Op het werk in Afrika volgt een glanzende internationale carrière in een vakgebied waar verder vooral mannen werken, die op expedities vaak haantjes blijken te zijn, tijdens het veldwerk een douche overbodig vinden en liefst 20 uur per dag werken. Elders smeert ze berenvet op haar gezicht en armen om in afgelegen wouden alleen boommonsters tegen te komen. Dat persoonlijke verhaal maakt dit boek extra leesbaar.
Maar, zoals gezegd, Trouet is ook een betrokken en geëngageerd wetenschapper. Dit publieksboek schrijft ze uit teleurstelling over de ontwikkeling van het klimaatdebat, waarbij ze geen blad voor de mond neemt. Mensen doen te weinig, het gaat te langzaam en er zijn krachten die de publieke opinie proberen te misleiden. Misschien kan ze, schrijft ze, met dit boek helpen om de onverschilligheid te verminderen.
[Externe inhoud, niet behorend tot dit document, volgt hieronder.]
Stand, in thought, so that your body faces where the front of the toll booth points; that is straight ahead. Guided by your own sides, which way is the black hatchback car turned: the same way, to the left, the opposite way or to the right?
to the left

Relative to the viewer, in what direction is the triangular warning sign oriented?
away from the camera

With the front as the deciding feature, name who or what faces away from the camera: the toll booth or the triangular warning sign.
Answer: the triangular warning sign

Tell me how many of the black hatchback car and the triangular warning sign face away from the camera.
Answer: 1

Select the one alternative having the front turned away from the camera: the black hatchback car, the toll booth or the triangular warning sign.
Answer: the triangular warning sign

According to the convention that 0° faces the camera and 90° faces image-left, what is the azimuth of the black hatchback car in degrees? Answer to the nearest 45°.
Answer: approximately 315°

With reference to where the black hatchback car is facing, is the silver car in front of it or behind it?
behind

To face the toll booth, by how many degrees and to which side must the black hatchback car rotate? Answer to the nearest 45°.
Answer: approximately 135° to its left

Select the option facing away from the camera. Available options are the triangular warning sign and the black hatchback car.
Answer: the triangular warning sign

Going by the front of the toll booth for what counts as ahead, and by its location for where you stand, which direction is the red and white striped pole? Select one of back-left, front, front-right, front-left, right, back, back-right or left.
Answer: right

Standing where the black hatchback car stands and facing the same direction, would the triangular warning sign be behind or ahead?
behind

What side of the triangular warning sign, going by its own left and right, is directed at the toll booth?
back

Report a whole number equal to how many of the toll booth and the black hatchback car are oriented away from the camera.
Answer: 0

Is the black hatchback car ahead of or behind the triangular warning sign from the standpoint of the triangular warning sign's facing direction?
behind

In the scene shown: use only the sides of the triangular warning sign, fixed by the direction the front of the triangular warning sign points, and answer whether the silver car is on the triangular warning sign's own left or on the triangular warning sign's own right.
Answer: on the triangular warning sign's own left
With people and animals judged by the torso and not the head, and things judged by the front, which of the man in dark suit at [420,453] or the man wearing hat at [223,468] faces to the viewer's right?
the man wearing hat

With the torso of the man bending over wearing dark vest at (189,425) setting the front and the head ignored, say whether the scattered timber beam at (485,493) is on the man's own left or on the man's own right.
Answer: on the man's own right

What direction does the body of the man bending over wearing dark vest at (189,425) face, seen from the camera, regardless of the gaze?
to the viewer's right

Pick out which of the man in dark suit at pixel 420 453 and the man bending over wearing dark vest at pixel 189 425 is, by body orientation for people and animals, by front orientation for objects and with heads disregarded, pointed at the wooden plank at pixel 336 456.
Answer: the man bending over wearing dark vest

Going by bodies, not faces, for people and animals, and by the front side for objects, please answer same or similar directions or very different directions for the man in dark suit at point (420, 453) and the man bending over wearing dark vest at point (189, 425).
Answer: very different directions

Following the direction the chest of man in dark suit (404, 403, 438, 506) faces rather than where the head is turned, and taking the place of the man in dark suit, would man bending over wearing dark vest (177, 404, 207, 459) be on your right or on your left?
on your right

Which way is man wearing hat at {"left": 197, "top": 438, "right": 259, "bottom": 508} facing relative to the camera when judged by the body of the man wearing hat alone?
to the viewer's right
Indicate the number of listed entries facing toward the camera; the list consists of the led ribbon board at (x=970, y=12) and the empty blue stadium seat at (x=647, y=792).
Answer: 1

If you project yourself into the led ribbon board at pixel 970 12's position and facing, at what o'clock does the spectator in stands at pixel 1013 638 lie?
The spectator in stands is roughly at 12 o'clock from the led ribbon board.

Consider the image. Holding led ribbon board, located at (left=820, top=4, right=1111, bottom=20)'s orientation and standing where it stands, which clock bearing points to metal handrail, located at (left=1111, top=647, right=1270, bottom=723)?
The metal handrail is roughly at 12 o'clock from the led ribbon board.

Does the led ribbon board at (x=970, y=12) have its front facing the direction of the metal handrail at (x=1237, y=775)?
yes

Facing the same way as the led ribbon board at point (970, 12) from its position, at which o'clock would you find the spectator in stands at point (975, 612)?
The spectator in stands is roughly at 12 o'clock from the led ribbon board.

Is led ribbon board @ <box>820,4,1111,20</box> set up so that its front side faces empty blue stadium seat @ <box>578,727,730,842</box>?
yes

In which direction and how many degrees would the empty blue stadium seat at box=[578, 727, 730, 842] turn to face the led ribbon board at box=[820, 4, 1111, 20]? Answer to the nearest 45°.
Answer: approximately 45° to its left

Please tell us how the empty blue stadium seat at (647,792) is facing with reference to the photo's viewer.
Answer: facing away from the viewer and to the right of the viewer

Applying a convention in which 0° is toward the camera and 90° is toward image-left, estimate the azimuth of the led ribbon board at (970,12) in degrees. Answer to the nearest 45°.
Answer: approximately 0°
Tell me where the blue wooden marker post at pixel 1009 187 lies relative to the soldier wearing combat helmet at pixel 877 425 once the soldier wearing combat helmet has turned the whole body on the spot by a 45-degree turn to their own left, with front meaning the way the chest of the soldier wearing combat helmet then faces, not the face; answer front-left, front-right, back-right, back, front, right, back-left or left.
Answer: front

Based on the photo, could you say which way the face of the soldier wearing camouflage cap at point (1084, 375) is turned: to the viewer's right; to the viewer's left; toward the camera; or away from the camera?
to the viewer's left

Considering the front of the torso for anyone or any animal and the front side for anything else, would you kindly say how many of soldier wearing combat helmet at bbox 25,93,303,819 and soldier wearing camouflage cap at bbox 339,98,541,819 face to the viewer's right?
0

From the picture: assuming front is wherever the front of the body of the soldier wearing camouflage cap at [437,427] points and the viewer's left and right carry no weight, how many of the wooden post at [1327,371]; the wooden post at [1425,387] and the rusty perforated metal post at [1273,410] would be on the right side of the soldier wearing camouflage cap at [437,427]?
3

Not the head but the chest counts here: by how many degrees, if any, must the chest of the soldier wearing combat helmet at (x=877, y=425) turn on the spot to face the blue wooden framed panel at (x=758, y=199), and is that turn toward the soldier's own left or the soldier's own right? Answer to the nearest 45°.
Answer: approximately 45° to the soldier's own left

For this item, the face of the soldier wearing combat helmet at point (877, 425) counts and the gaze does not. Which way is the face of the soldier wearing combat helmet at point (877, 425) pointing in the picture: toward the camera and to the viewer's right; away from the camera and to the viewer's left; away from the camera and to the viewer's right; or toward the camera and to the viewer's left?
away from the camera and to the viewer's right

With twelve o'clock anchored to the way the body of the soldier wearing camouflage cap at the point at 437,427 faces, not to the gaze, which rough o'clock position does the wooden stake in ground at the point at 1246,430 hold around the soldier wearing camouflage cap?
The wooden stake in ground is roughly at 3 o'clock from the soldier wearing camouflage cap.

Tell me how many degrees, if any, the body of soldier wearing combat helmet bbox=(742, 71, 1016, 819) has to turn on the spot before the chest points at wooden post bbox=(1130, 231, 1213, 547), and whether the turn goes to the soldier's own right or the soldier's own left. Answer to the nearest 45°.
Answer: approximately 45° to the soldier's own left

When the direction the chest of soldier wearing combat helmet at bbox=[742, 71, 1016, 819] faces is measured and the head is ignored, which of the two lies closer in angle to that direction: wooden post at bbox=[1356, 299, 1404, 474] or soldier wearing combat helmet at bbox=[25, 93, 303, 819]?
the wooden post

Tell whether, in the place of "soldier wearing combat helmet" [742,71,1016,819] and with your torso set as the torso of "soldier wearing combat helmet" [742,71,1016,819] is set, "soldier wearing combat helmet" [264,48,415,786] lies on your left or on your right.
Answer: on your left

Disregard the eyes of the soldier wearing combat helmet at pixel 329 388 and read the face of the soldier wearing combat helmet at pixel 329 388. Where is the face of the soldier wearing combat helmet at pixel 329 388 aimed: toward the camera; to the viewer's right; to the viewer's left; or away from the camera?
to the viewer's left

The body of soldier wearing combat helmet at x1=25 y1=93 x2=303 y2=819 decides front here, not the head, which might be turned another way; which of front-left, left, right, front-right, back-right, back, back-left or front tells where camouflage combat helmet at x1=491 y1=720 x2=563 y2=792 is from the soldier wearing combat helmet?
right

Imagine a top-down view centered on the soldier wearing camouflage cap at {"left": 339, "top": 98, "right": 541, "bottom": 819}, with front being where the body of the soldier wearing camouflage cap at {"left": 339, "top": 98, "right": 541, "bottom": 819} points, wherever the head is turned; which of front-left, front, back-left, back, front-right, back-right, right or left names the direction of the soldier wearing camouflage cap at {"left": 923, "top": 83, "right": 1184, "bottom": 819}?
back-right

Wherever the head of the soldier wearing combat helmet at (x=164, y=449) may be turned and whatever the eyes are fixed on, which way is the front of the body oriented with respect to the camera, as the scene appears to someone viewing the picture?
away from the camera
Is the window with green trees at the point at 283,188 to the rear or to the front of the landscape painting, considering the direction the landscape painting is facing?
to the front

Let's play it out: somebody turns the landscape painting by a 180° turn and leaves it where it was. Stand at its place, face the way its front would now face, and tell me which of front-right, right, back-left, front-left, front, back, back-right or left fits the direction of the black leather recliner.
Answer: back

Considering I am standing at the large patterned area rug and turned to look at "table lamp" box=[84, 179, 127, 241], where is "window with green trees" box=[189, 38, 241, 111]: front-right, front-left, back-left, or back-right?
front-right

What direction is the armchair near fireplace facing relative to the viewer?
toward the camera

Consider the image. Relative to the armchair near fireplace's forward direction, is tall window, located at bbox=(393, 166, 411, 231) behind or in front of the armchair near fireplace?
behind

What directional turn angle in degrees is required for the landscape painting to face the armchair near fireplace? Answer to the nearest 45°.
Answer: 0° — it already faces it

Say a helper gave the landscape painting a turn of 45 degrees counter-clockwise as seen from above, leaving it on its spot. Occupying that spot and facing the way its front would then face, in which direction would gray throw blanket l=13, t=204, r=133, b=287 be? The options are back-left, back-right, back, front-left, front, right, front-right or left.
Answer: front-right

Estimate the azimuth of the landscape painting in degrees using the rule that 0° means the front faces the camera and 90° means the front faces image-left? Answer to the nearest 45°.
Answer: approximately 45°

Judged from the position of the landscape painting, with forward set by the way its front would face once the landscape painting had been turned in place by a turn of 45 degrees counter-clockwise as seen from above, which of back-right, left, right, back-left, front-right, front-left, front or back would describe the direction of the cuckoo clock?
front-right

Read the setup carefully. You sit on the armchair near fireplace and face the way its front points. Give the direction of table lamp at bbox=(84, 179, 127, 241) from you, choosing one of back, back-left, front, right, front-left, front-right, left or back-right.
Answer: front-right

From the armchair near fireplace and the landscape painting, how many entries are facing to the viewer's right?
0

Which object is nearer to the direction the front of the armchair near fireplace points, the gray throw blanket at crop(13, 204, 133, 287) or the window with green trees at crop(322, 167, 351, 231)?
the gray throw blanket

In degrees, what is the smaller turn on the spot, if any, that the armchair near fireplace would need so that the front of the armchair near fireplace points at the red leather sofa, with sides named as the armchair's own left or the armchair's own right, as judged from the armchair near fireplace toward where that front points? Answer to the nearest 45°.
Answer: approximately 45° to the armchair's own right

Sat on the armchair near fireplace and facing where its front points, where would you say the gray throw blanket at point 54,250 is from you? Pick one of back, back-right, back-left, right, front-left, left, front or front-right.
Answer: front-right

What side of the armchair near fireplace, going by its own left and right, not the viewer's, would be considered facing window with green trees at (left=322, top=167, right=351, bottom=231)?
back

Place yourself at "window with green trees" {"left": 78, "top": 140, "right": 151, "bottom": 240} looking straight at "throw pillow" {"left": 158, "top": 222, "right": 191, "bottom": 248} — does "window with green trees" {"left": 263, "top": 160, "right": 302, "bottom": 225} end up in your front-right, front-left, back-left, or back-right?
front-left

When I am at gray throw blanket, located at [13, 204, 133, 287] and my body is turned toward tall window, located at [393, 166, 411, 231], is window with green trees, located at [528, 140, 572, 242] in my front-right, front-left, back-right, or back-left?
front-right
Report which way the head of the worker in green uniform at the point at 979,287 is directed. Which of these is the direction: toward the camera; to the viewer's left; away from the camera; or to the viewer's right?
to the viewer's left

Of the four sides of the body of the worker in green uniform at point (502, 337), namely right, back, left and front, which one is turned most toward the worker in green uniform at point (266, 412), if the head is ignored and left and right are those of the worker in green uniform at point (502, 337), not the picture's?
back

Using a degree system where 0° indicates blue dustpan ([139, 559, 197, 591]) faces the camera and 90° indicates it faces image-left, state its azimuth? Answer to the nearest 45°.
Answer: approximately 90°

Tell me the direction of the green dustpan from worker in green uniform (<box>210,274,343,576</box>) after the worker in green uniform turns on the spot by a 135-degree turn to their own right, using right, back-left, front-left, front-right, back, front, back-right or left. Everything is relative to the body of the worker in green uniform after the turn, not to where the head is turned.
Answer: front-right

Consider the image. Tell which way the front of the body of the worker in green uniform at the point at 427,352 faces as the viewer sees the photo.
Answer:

Trouet schreef een biografie van een wetenschap, relevant voor de studie van het verleden en dat van de toekomst, en dat persoonlijk en toegankelijk genoeg is voor een groot publiek. Het is divers, spannend, goed geschreven, soms ingewikkeld, maar steeds relevant en voorzien van register, een reeks illustraties, een bibliografie, een geschiedenis ‘in hout’ van de oudste speer tot onze tijd en een verklarende woordenlijst. Een boek dat hout snijdt.